Vom Rohbau zur neuen Kulturlandschaft
Die Generalsanierung und der Neubau des Staatstheaters Augsburg schreiten voran. Nach einem Architektenwechsel und monatelanger Prüfung der Pläne ist das Großprojekt stabilisiert. Die Bauarbeiten sind in vollem Gang, im September soll der Rohbau für das Kleine Haus beginnen.
Von Bruno Stubenrauch
Die Baustelle am Augsburger Staatstheater gleicht einer Zeitreise. Während Archäologen Schicht für Schicht die Geschichte der Stadt freilegen, wächst hinter ihnen ein moderner Kulturkomplex in die Höhe. Das denkmalgeschützte Große Haus, das seit 2022 saniert wird, erhält einen zeitgenössischen Nachbarn: das Kleine Haus, eine zweite Spielstätte für experimentelles Theater, sowie ein Betriebsgebäude.
Neustart mit HENN
Nach der Trennung vom ursprünglichen Architekturbüro übernahm im Juni 2025 das Münchner Büro HENN die Gesamtverantwortung für das Projekt – ein Schritt, den Oberbürgermeisterin Eva Weber als „nicht gerade populär“ bezeichnete, aber für notwendig hielt. „Mit der Neuvergabe an das renommierte Architekturbüro HENN hat die Stadt Verantwortung übernommen und Schaden für das Projekt und die Stadt abgewendet“, sagte Weber.

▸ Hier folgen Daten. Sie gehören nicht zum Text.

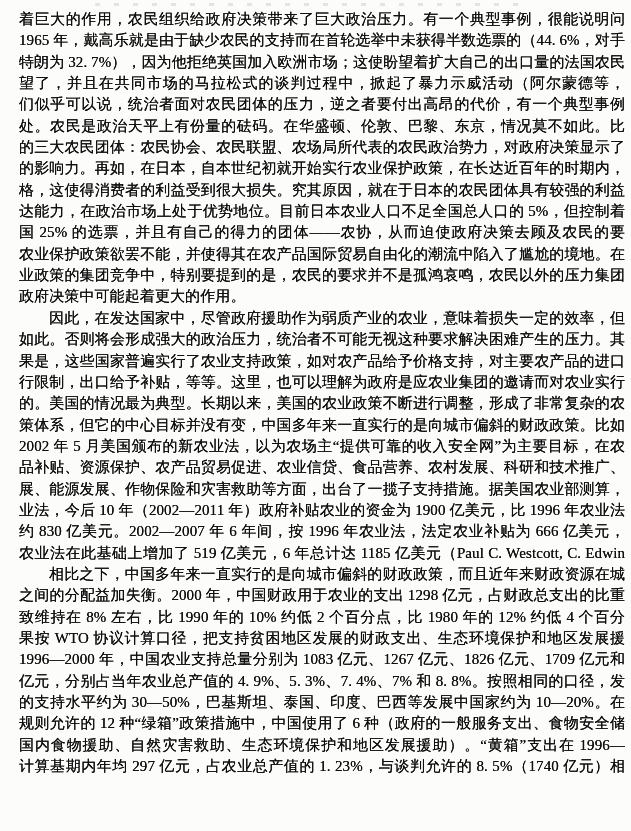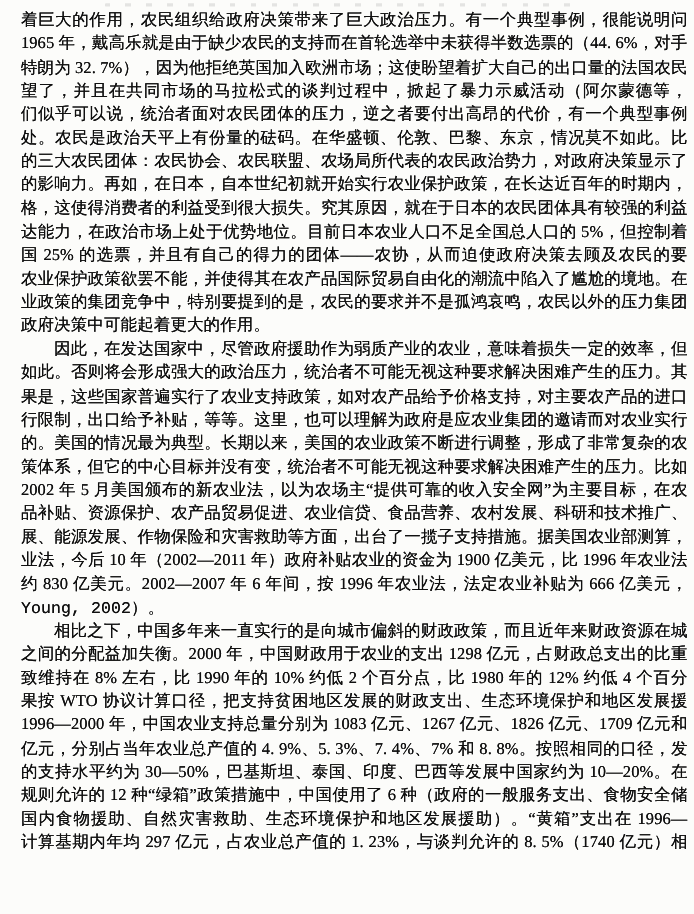--- a/index.html
+++ b/index.html
@@ -55,7 +55,6 @@
   }
   .line.para-end {
     text-align-last: left;
-    font-family: Liberation Mono, monospace;
   }
 </style>
 </head>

Seither liegt der Fokus auf Stabilität. Das Architekturbüro sortierte tausende Dokumente, überprüfte die bestehenden Strukturen und brachte das Projekt nach Angaben der Stadt „auf einen verlässlichen Kurs“.

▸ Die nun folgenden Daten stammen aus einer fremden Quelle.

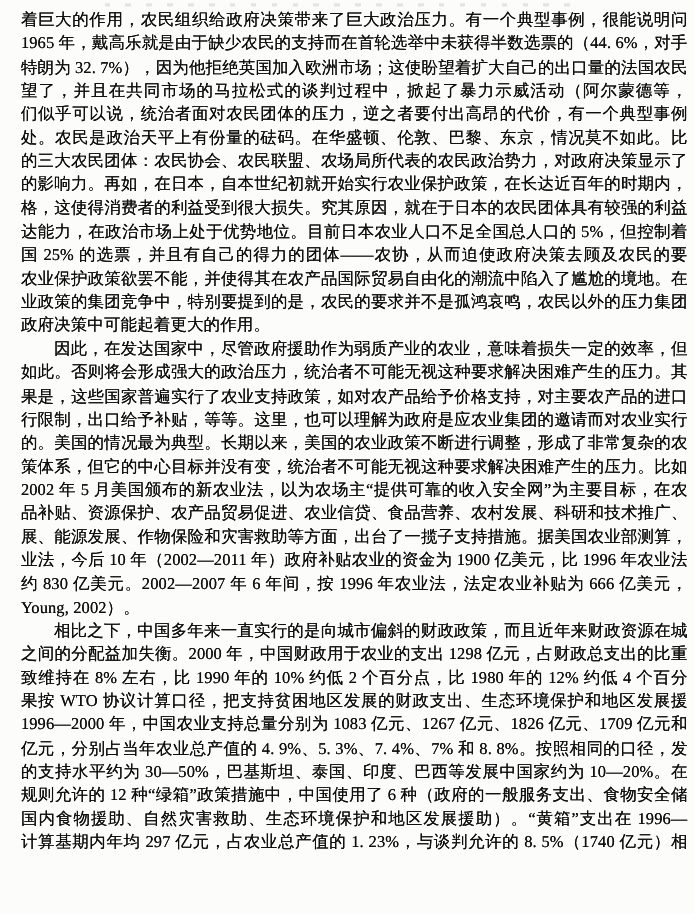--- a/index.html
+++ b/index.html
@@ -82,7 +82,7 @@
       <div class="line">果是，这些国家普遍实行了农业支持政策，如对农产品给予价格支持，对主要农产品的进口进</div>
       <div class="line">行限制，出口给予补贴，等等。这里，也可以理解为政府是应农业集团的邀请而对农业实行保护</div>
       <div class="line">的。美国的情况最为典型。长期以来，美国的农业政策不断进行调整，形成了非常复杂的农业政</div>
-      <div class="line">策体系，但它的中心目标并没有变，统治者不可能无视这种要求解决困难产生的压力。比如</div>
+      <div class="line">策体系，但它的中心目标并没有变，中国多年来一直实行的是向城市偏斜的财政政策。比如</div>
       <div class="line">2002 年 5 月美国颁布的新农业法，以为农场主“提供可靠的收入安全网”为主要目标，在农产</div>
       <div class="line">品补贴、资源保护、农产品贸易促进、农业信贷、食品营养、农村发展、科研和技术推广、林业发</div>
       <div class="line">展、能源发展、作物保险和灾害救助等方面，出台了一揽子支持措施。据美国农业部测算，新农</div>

Das Kleine Haus: Transparent, einladend, eigenständig
Das Kleine Haus erhält ein neues Gesicht. Statt der ursprünglich geplanten Lochbeton-Fassade setzt HENN auf eine Glasfassade aus recyceltem Glas aus der Region. Das halbdurchsichtige Material lässt das Innere sichtbar werden und soll Schwellenängste abbauen. „Ein Kulturgebäude, das dem europäischen Anspruch der Metropole Augsburg gerecht wird“, sagt Stefan Sinning, Geschäftsführer bei HENN.
Im Erdgeschoss entsteht ein lichtdurchflutetes Foyer mit Bar, offenem Treppenhaus und barrierefreien Zugängen. Die Architekten sprechen von einem „Flow“, der die Besucher vom Connector über das Foyer nach oben zu den Sälen führen soll. Das Kleine Haus soll mehr sein als eine Spielstätte – ein „Dritter Ort“ für Begegnung und Dialog. Der sechseckige Multifunktionssaal im Inneren bleibt erhalten.
Baufortschritt: Was bereits steht
Streng genommen hat der Bau schon begonnen. Die Aushubarbeiten sind erfolgt, eine Bohrpfahlwand wurde um die Neubauten gezogen, der Keller des Kleinen Hauses ist bereits fertiggestellt. Das Große Haus befindet sich seit Jahren im Rohbauzustand. Aktuell arbeiten sich Archäologen synchron zu den Aushubarbeiten durch den Boden.
Die nächsten Schritte
Im September, spätestens im Oktober, beginnt der Rohbau für die Neubauten. Dann fließt Beton, dann wächst das Gebäude in die Höhe.
Die Herausforderungen bleiben groß. Dennoch gibt sich das Team zuversichtlich. „Momentan läuft’s“, sagt Peter Bäuml von HENN knapp. Der Kostenrahmen von rund 417 Millionen Euro soll nach aktuellem Stand gehalten werden, die Fertigstellung ist für 2030 geplant.
Das Publikum darf sich freuen – nicht nur auf die Vorstellungen, sondern auch auf ein Haus, das neugierig macht, keine Schwellenängste zulässt und offen ist für alle. Der Rohbau ab September wird der nächste sichtbare Meilenstein sein.